Belle Greene was given $50,000 (just under $1 million today). The will stipulated
that she be kept on in her current position.
To Curtis, the death meant more than the loss of a patron who had given wings to his
work, the only rich man who stuck with him. Morgan as Medici also gave him freedom:
he never told Curtis what to write or how to print a portrait. He never urged him
to hold back on Custer, or bite his tongue when he lashed out at the government. His
name was on the checks and on the title page of every volume to date, with a gracious
credit.
Within days of the old man’s funeral, Jack Morgan signaled a change in direction.
Art purchases that had been in the works were frozen, along with other commitments.

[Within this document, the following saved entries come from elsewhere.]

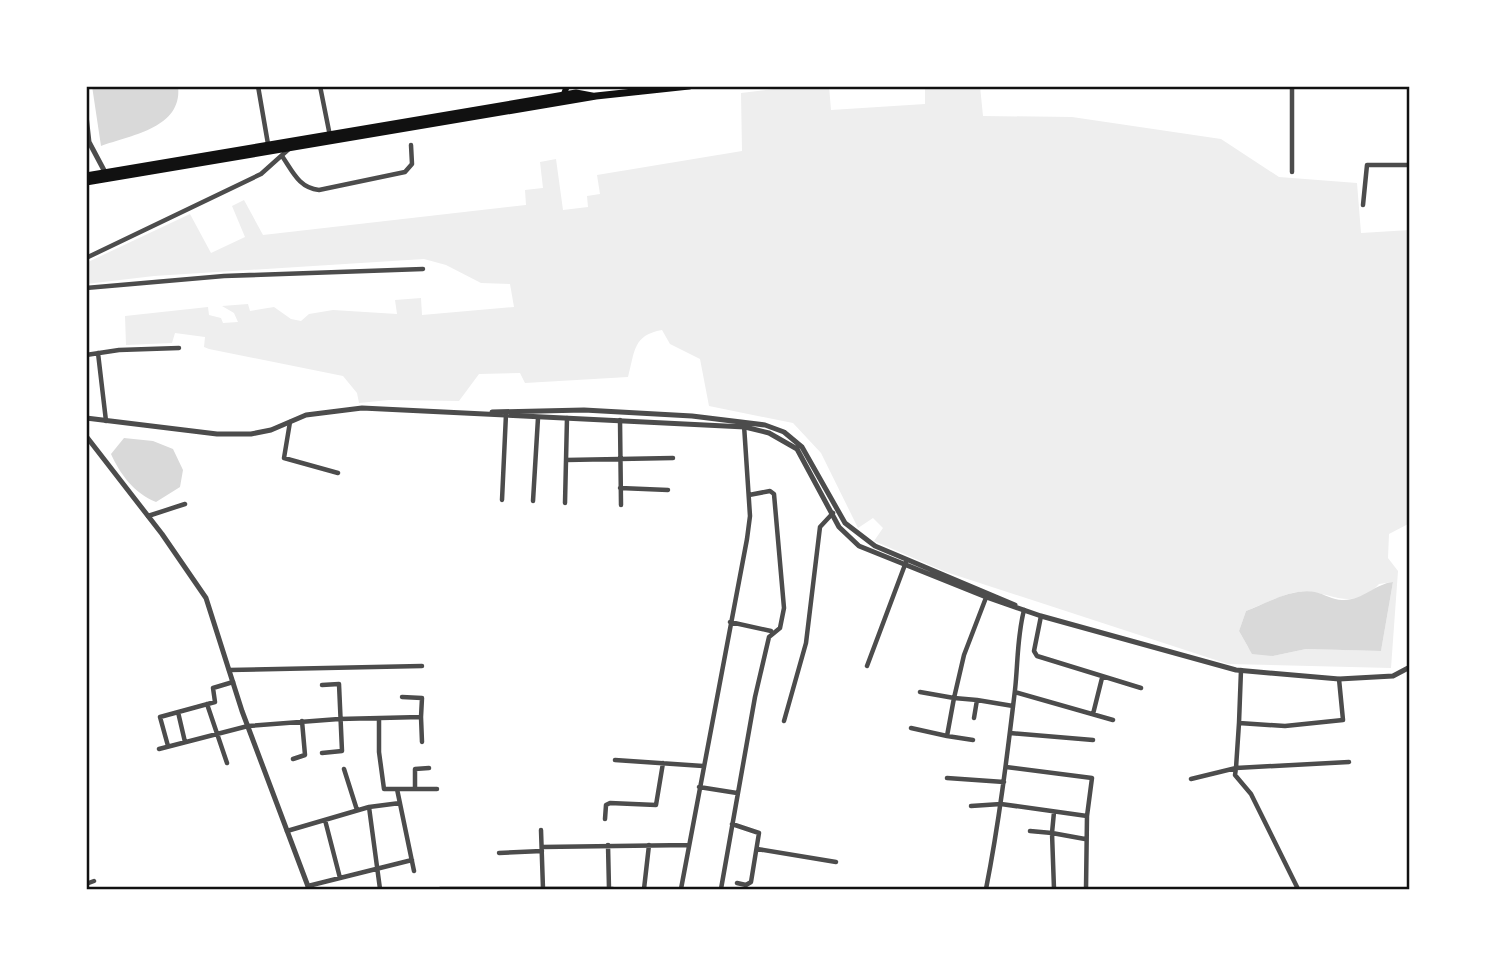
<svg xmlns="http://www.w3.org/2000/svg" width="1496" height="975" font-family="'DejaVu Sans',sans-serif">
	<style>
		.green { fill: #eee; fill-rule: evenodd }
		.water { fill: #d9d9d9 }
		.lines { fill: none; stroke-linecap: round; stroke-linejoin: round }
		.minor { stroke: #4c4c4c; stroke-width: 4.5 }
		.tertiary { stroke: #4c4c4c; stroke-width: 5 }
		.primary { stroke: #111; stroke-width: 6 }
		.trunk { stroke: #111; stroke-width: 7 }
		.neatline { fill: none; stroke: #111; stroke-width: 2.5 }
	</style>
	<rect width="100%" height="100%" fill="#fff"/>
	<path class="green" d="M797,86H829L831,110L925,104V86H980L983,116L1072,117L1221,139L1279,177L1357,183L1361,233L1410,230V523L1389,534L1388,558L1398,571L1391,668L1228,664L946,572L874,541L883,528L873,518L858,528L821,453L793,423L709,406L700,359L670,344L662,330C633,335 635,351 628,377L525,383L520,373L479,374L459,401L389,400L359,403L357,393L343,376L209,349L204,347L205,337L175,333L172,343L126,345L125,316L208,307L209,315L221,318L223,323L238,322L234,313L222,306L248,304L250,311L274,307L291,319L301,321L309,314L333,310L397,314L395,300L421,298L422,315L514,307L510,284L481,283L446,265L424,259L154,276L86,284V263L190,214L211,253L245,237L232,206L244,200L263,235L526,205L525,190L543,188L540,162L556,159L563,210L588,207L587,196L600,194L597,175L742,151L741,93ZM1393,582L1381,651L1306,649L1273,656L1248,647L1239,631L1246,611C1261,605 1277,597 1292,593C1325,584 1349,617 1379,584Z"/>
	<path class="water" d="M92,86H178C183,128 131,135 101,146Z
		M124,438L153,441L173,449L183,470L180,487L156,502C134,493 120,474 111,454Z
		M1393,582L1381,651L1306,649L1273,656L1252,654L1239,631L1246,611C1267,603 1292,588 1315,592C1324,594 1333,600 1342,600C1363,601 1374,584 1393,582Z"/>
	<g class="lines">
		<path class="minor" d="M258,86L268,144
			M320,86L330,136
			M282,156C293,172 299,188 319,190L405,172L412,164L411,145
			M1292,172V86
			M1363,205L1367,165H1410
			M86,258L261,174L290,148
			M86,288L224,276L423,269
			M98,353L106,421
			M86,355L119,350L179,348
			M620,420L621,505
			M290,422L284,458L338,473
			M566,460L673,458
			M620,488L668,490
			M502,500L506,414
			M533,501L538,418
			M565,503L567,418
			M148,516L185,504
			M1041,616L1034,651L1037,656L1141,688
			M730,622L771,631
			M867,666L906,562
			M229,670L422,666
			M1241,670L1239,723L1285,726L1343,720L1339,679
			M322,685L339,684L342,751L322,753
			M920,692L954,698L947,736L973,740
			M1015,692L1113,720
			M977,700L954,698L964,655L987,595
			M207,704L227,763
			M178,712L185,742
			M1093,714L1102,678
			M421,717L422,742
			M974,718L977,700L1013,706
			M379,719V752L384,789H437
			M784,721L806,643L820,527L833,513
			M1239,723L1236,768L1349,762
			M911,728L947,736
			M1010,733L1093,740
			M168,746L160,717L215,702L213,688L233,682
			M159,749L248,726L339,719L421,717L422,698L402,697
			M293,759L305,755L302,721
			M615,760L703,766
			M1006,767L1092,778L1087,816
			M344,769L357,810
			M947,778L1004,782
			M1191,779L1236,768L1235,775L1251,794L1298,889
			M699,787L737,793
			M397,789L414,871
			M415,789V769L429,768
			M971,806L1001,804L1087,816L1086,889
			M605,819L606,805L610,803L656,805L663,763
			M325,820L340,878
			M732,824L759,833L751,882L746,885L737,883
			M287,831L369,807
			M1030,831L1052,833L1054,812
			M608,845L609,889
			M542,847L689,845
			M757,849L836,862
			M499,853L542,851
			M86,884L94,881
			M308,886L412,860
			M380,889L369,807L400,803
			M440,889H543L541,830
			M543,889H613
			M644,889L649,845
			M681,889L747,539L750,516L744,425
			M721,889L755,697L769,637L780,628L784,608L774,494L770,491L749,495
			M986,889C999,823 1007,757 1015,690C1018,663 1017,637 1024,610
			M1054,889L1052,833L1085,839"/>
		<path class="tertiary" d="M86,115L89,142L106,174
			M492,412L584,410L692,416L765,425L784,432L802,447L845,523L875,546L1015,605
			M86,418L217,434H251L271,430L306,415L362,408L745,427L769,433L797,449L839,527L859,546L986,597L1041,616L1236,670L1339,679L1393,676L1410,667
			M86,436L162,534L206,598L242,711L309,889"/>
		<path class="primary" d="M562,99L567,86"/>
		<path class="trunk" d="M86,176L576,93L592,96
			M86,182L596,96L689,86"/>
	</g>
	<rect width="1496" height="975" fill="none" stroke="#ffffff" stroke-width="175"/>
	<rect x="88" y="88" width="1320" height="800" class="neatline"/>
</svg>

When Curtis asked Belle Greene to lobby on his behalf, she informed him that Jack
Morgan’s auditors were going over the books and were concerned about expenses run
up by
The North American Indian.
Curtis wrote a long missive to Greene in his defense. The problem was not too much
money spent, he said, but too little. J. P. Morgan’s backing had been an excuse for
other rich people to decline. He was extremely grateful, mind you, but “the attitude
of letting Mr. Morgan do it has been difficult to overcome.” Back in 1906, total costs
were projected at $1.5 million. Morgan had contributed an initial $75,000, leaving
Curtis to raise more than $1.4 million from subscriptions. If he secured 100 subscriptions
a year, in five years he would reach the goal. But he was averaging only 23 a year.

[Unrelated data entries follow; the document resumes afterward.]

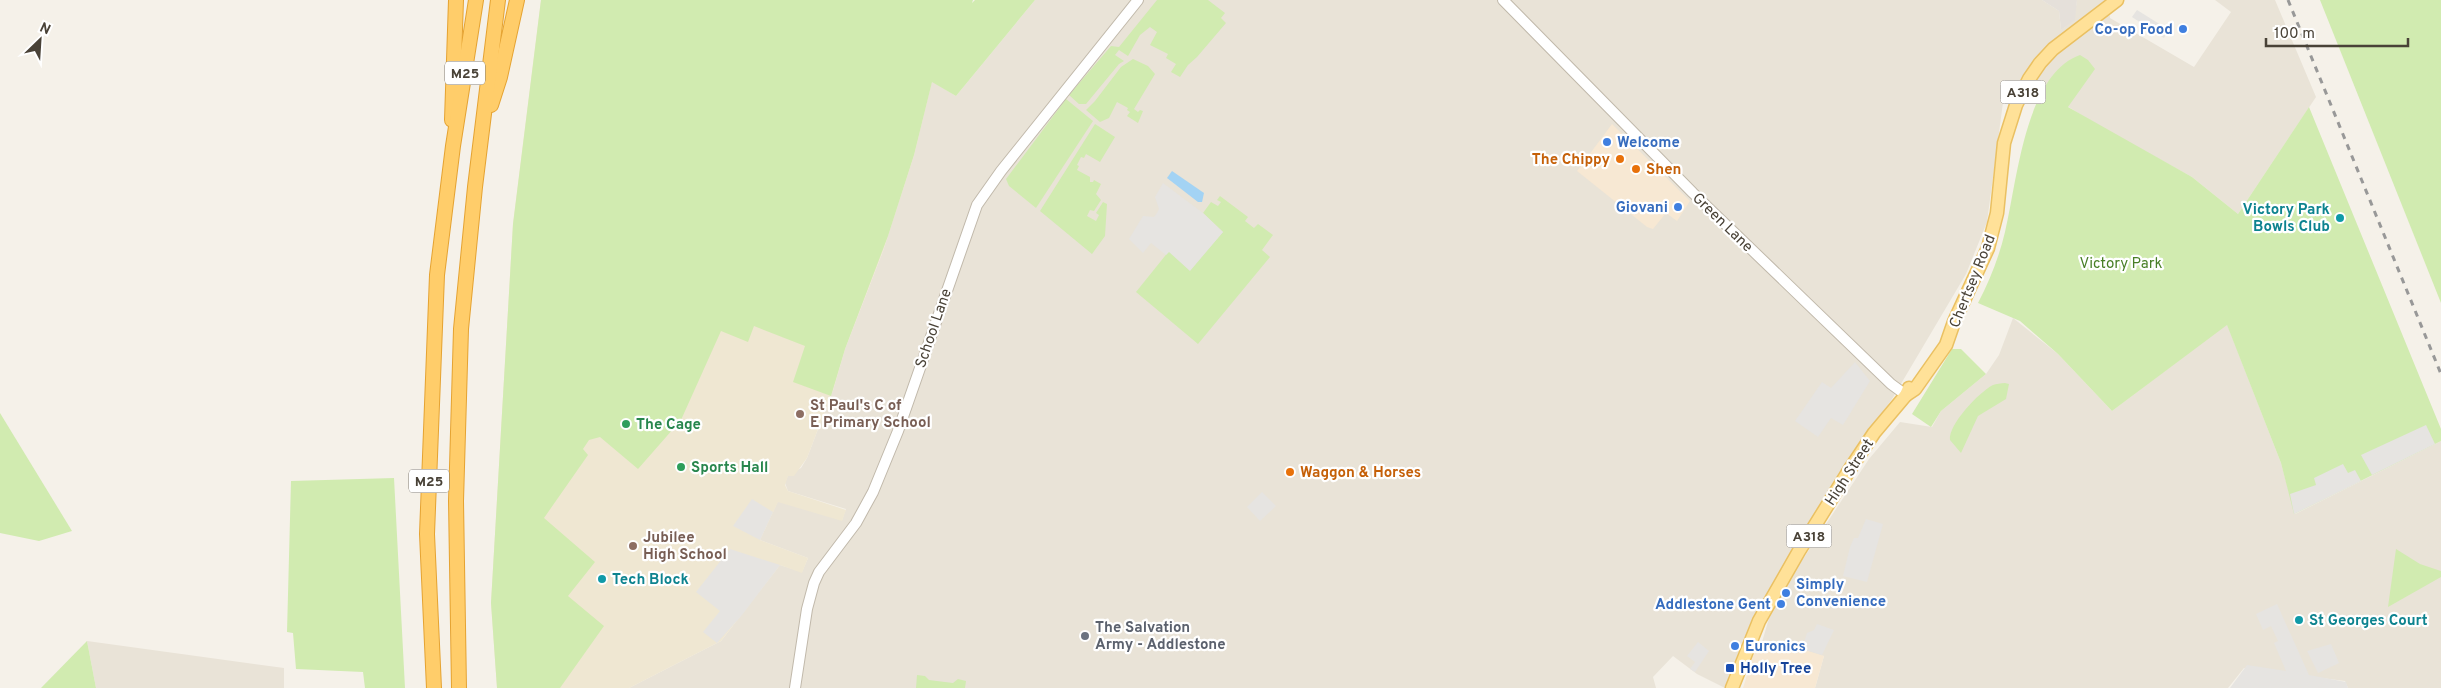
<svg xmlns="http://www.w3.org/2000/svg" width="2441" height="688" font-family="Overpass,sans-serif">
  <rect width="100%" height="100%" fill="#f5f1e9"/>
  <g fill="#e9e3d7">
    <path d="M1035 0H2042L2059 11 2061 30 2074 20 2077 0H2108L2110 18 2194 67 2231 12 2215 0H2275L2316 97 2238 214 2192 177 2099 126 2043 91 2013 80 2004 95 1987 222 1966 274 1892 399 1840 473 1743 640 1725 688 1697 674 1673 656 1653 677 1656 688H629L721 641 780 565 802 572 808 558 760 540 778 501 842 520 846 509 788 491 785 483 788 475 801 468 807 458 833 390 845 349 883 251 914 155 932 81 956 96Z"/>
    <path d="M2013 318 2058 354 2112 411 2227 324 2281 463 2295 514 2441 441V688H2348L2345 681 2244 668 2228 688H1815L1824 656 1798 653 1762 642 1770 615 1801 562 1869 459 1900 422 1932 427 1941 411 1986 374 1999 355Z"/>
    <path d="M87 641 284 668V688H96Z"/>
  </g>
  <g fill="#f7e8d3">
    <path d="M1612 124 1690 201 1677 221 1666 213 1653 229 1647 227 1577 171Z"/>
    <path d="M1762 642 1798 653 1802 649 1824 656 1815 688H1743L1753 656Z"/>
  </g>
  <path fill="#e5e0da" d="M2042 0H2077L2075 20 2061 30 2059 11Z"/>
  <path fill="#efe7d2" d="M541 0 932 81 914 155 883 251 845 349 833 390 807 458 794 476H788L785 485 788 491 846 510 842 521 778 502 760 540 808 558 802 573 780 565 721 641 629 688H497L491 603 513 224Z"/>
  <g fill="#d1ebb0">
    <path d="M541 0H973L972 3 975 0H1035L956 96 932 82 914 155 888 236 845 349 831 396 793 382 805 346 754 326 748 342 721 331 681 420 638 469 600 437 589 440 583 449 588 455 544 518 595 562 568 596 604 626 560 688H497L491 603 513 224Z"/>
    <path d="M1157 0H1208L1225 13 1221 18 1226 23 1197 57 1188 65 1180 77 1171 72 1176 64 1166 58 1168 54 1150 45 1157 32 1150 27 1140 35 1128 56 1119 50 1115 55 1124 61 1119 64 1086 104H1079L1069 95 1111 46 1119 47Z"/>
    <path d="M2320 0H2441V303Z"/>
    <path d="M2080 55 2088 60 2095 69 2068 107 2192 177 2238 214 2309 107 2441 429V441L2294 514 2281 463 2227 325 2112 411 2058 354 2020 321 1978 303C1990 280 1999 257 2005 232 2017 183 2025 74 2080 55Z"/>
    <path d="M1133 59 1148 66 1155 74 1134 109 1138 112 1140 110 1143 111 1138 123 1127 116 1130 112 1127 110 1128 108 1117 102 1109 118 1100 122 1086 110 1095 101 1121 67Z"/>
    <path d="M1066 99 1093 121 1036 208 1009 186 1006 179Z"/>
    <path d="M1095 124 1115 137 1100 162 1086 154 1084 158 1081 157 1077 165 1079 166 1077 170 1090 177V182H1093L1094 180 1101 184 1096 194 1101 200 1094 211 1090 210 1087 216 1096 221 1099 215 1096 213 1103 202 1107 204 1105 236 1092 254 1040 211Z"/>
    <path d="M1220 196 1248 217 1245 221 1254 228 1258 224 1273 235 1262 250 1270 257 1198 344 1136 292 1169 251 1190 270 1223 232 1203 213 1211 202 1218 206 1221 202 1217 200Z"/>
    <path d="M1952 349H1961L1986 374 1941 411 1931 427 1912 414Z"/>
    <path d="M2005 383 2009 384 2006 399 1978 416 1961 453 1950 440C1948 425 1979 392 1993 385 1996 384 2001 383 2005 383Z"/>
    <path d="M0 413 72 531 39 541 0 533Z"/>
    <path d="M394 478 405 688H365L363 672 296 669 293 633 287 632 291 481Z"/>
    <path d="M2396 549 2420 564 2441 571V577L2388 607Z"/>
    <path d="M87 641 96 688H41Z"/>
    <path d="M917 675 925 676 929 680 953 683 958 679 966 681 965 688H916Z"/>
  </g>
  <g fill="#e6e4e1">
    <path d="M2137 10 2169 30 2164 38 2132 17Z"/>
    <path d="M1163 183 1203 213 1223 232 1190 271 1169 252 1166 255 1151 243 1143 253 1129 239 1143 216 1154 217 1157 213 1159 209 1155 197Z"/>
    <path d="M1855 362 1870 381 1843 425 1831 418 1818 437 1795 421 1822 382 1831 388Z"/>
    <path d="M2426 425 2435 444 2372 475 2361 455Z"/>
    <path d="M2343 464 2348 473 2355 470 2361 481 2294 514 2290 494 2316 485 2314 478Z"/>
    <path d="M1262 492 1276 506 1260 521 1247 507Z"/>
    <path d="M752 499 773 512 760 540 733 526Z"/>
    <path d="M1866 519 1883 524 1867 582 1843 576 1850 547 1854 538H1858Z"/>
    <path d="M730 549 780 565 742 615 717 643 703 632 720 611 696 592Z"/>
    <path d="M2277 604 2309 675 2346 682 2348 688H2230L2247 665 2286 671 2274 643 2278 641 2271 626 2263 630 2256 614Z"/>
    <path d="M1817 624 1834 630 1822 655 1802 649 1807 633 1814 630Z"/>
    <path d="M1698 642 1709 651 1695 672 1690 669 1695 662 1687 656Z"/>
    <path d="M2331 644 2339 663 2318 673 2307 651Z"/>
  </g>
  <path fill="#a3d3f4" d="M1172 171 1204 193 1202 202H1198L1167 178Z"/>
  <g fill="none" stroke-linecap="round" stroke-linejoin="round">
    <defs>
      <g id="tertiary">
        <path d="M1503 0 1693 193 1891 384 1906 395"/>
        <path d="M795 688 807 609 814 583 819 572 856 523 873 492 898 431 977 205 1001 171 1138 0"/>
      </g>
      <g id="primary">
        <path d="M1906 395 1915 389 1946 345 1954 322 1988 248 1997 213 2004 143 2016 105 2029 79 2040 63 2053 49 2117 0"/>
        <path d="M1732 688 1759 621 1799 551 1850 469 1874 433 1906 395 1909 388"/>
      </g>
      <g id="motorway">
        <path d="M491 105 500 77 517 0"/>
        <path d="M452 120 456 0"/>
        <path d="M434 688 427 534 437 275 453 146 476 0"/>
        <path d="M459 688 456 501 461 329 475 187 498 0"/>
      </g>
    </defs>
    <use href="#tertiary" stroke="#c1b9ab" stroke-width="12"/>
    <use href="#primary" stroke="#eac062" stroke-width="15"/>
    <use href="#motorway" stroke="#e5a332" stroke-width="16"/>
    <use href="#tertiary" stroke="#fff" stroke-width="10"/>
    <use href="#primary" stroke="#ffe198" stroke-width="12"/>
    <use href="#motorway" stroke="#ffcd6a" stroke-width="14"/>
    <path stroke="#989898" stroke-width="3" stroke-dasharray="6 6" stroke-linecap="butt" d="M2288 0 2441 374"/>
  </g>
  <g fill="#3f7fe0" stroke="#fff" stroke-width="2">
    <circle cx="2183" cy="29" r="5"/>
    <circle cx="1607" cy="142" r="5"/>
    <circle cx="1678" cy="207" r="5"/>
    <circle cx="1786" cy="593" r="5"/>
    <circle cx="1781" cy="604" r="5"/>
    <circle cx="1735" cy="646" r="5"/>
  </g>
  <g fill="#e8710a" stroke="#fff" stroke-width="2">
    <circle cx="1620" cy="159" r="5"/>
    <circle cx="1636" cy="169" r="5"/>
    <circle cx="1290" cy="472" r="5"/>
  </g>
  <g fill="#0f9aa8" stroke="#fff" stroke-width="2">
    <circle cx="2340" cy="218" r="5"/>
    <circle cx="602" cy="579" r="5"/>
    <circle cx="2299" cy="620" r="5"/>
  </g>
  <g fill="#8d6e63" stroke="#fff" stroke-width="2">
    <circle cx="800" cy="414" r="5"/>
    <circle cx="633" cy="546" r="5"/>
  </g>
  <g fill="#2e9e5b" stroke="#fff" stroke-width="2">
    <circle cx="626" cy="424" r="5"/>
    <circle cx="681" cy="467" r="5"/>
  </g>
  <circle fill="#6b7280" stroke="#fff" stroke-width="2" cx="1085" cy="636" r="5"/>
  <rect fill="#1a4fb4" stroke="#fff" stroke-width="2" x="1725" y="663" width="10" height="10" rx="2.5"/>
  <g text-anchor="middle" stroke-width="4.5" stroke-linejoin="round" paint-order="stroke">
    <g fill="#fff" stroke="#807b73" stroke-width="1">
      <rect x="445" y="61.5" width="40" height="23" rx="4"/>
      <rect x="2000.5" y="80.5" width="45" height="23" rx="4"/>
      <rect x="409" y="469.5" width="40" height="23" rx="4"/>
      <rect x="1786.5" y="524.5" width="45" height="23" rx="4"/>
    </g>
    <g font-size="14" font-weight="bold" fill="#494237">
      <text x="465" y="78">M25</text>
      <text x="2023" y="97">A318</text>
      <text x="429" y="486">M25</text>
      <text x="1809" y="541">A318</text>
    </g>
    <g font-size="15" font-weight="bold" fill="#366cbe" stroke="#fff" text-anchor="end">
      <text x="2173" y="34">Co-op Food</text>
      <text x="1617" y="147" text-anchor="start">Welcome</text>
      <text x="1668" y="212">Giovani</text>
      <text x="1796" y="589" text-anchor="start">Simply<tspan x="1796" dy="17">Convenience</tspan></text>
      <text x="1771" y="609">Addlestone Gent</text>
      <text x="1745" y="651" text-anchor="start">Euronics</text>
    </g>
    <g font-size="15" font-weight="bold" fill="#c56008" stroke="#fff" text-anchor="start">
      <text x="1610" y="164" text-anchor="end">The Chippy</text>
      <text x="1646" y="174">Shen</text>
      <text x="1300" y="477">Waggon &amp; Horses</text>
    </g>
    <g font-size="15" font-weight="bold" fill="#0d838f" stroke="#fff" text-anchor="start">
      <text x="2330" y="214" text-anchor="end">Victory Park<tspan x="2330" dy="17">Bowls Club</tspan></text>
      <text x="612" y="584">Tech Block</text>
      <text x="2309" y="625">St Georges Court</text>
    </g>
    <g font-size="15" fill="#494237" stroke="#fff">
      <text transform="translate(1723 222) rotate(44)" y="5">Green Lane</text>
      <text transform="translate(1972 281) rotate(-68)" y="5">Chertsey Road</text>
      <text transform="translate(933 328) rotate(-71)" y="5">School Lane</text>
      <text transform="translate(1849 472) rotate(-57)" y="5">High Street</text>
    </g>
    <g font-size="15" fill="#487f26" stroke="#fff">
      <text x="2121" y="268">Victory Park</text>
    </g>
    <g font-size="15" font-weight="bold" fill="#785e54" stroke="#fff" text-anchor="start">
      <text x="810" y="410">St Paul's C of<tspan x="810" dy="17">E Primary School</tspan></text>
      <text x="643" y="542">Jubilee<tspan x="643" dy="17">High School</tspan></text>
    </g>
    <g font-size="15" font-weight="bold" fill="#27864d" stroke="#fff" text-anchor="start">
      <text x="636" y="429">The Cage</text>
      <text x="691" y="472">Sports Hall</text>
    </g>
    <g font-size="15" font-weight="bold" fill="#5b616d" stroke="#fff" text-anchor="start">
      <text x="1095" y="632">The Salvation<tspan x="1095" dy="17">Army - Addlestone</tspan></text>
    </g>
    <g font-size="15" font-weight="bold" fill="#164399" stroke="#fff" text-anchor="start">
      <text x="1740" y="673">Holly Tree</text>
    </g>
  </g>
  <g transform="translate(40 40) rotate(25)" stroke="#ffffff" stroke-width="4" paint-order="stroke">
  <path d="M0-4L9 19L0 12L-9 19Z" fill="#494237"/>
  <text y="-8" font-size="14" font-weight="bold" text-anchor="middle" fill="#494237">N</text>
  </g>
  <path d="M2266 38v8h142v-8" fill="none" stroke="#494237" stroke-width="2.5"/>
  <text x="2274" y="38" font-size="15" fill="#494237" stroke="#ffffff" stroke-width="4" paint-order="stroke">100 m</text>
</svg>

More than the money, the work had at times strained him to the breaking point.
The North American Indian
was not “a pamphlet at six bits,” he raged, but “a real piece of investigation” and
“a real book.” The House of Morgan was lucky to have a man of his fortitude. “Few
men have been so fortunate as to possess the physical strength I have put in this;
and year in and year out I have given to the very maximum of my physical and mental
endurance in my effort to make the work a worthy one.”
He closed with a wish to see Belle in person, perhaps socially. She let him know
that it was not possible just now to meet face-to-face. As for the future, everything
was under review—including the library itself. They would have to wait, both of them,
to see what Jack Morgan had in mind for their fate.
T
HOUGH HIS EARS
were bruised by the street sounds of New York City, and his quarters at the Belmont
Hotel could not have been more confining, Curtis let his mind drift to the opposite
edge of the country, to the seagoing people of the Northwest Coast. Writing Volume
IX and sketching his film outline on the Kwakiutl, he wanted to present the wizards
of the Pacific shore as some of the most artistically talented people in the world.
For everything the Hopi could do weaving yucca strands into basketry, for every geometric
pattern the people of Acoma could paint on clay wedding cups, for every dazzling design
a Sioux or a Crow could stitch to a buffalo hide stretched around pine poles—it paled
in comparison to the communities of the coastal rainforest. Cubist art by the young
Pablo Picasso and others was then popular in Paris, works that forced one to see a
woman’s nose or an apple in a still life from multiple views. But these Indians had
been doing that for centuries: haunted stares locked in cedar, faces of sharp, surreal
angles, part human, part wolf, part eagle. A single totem, rising thirty feet, was
a log with a life, an elaborate story embedded in the grain.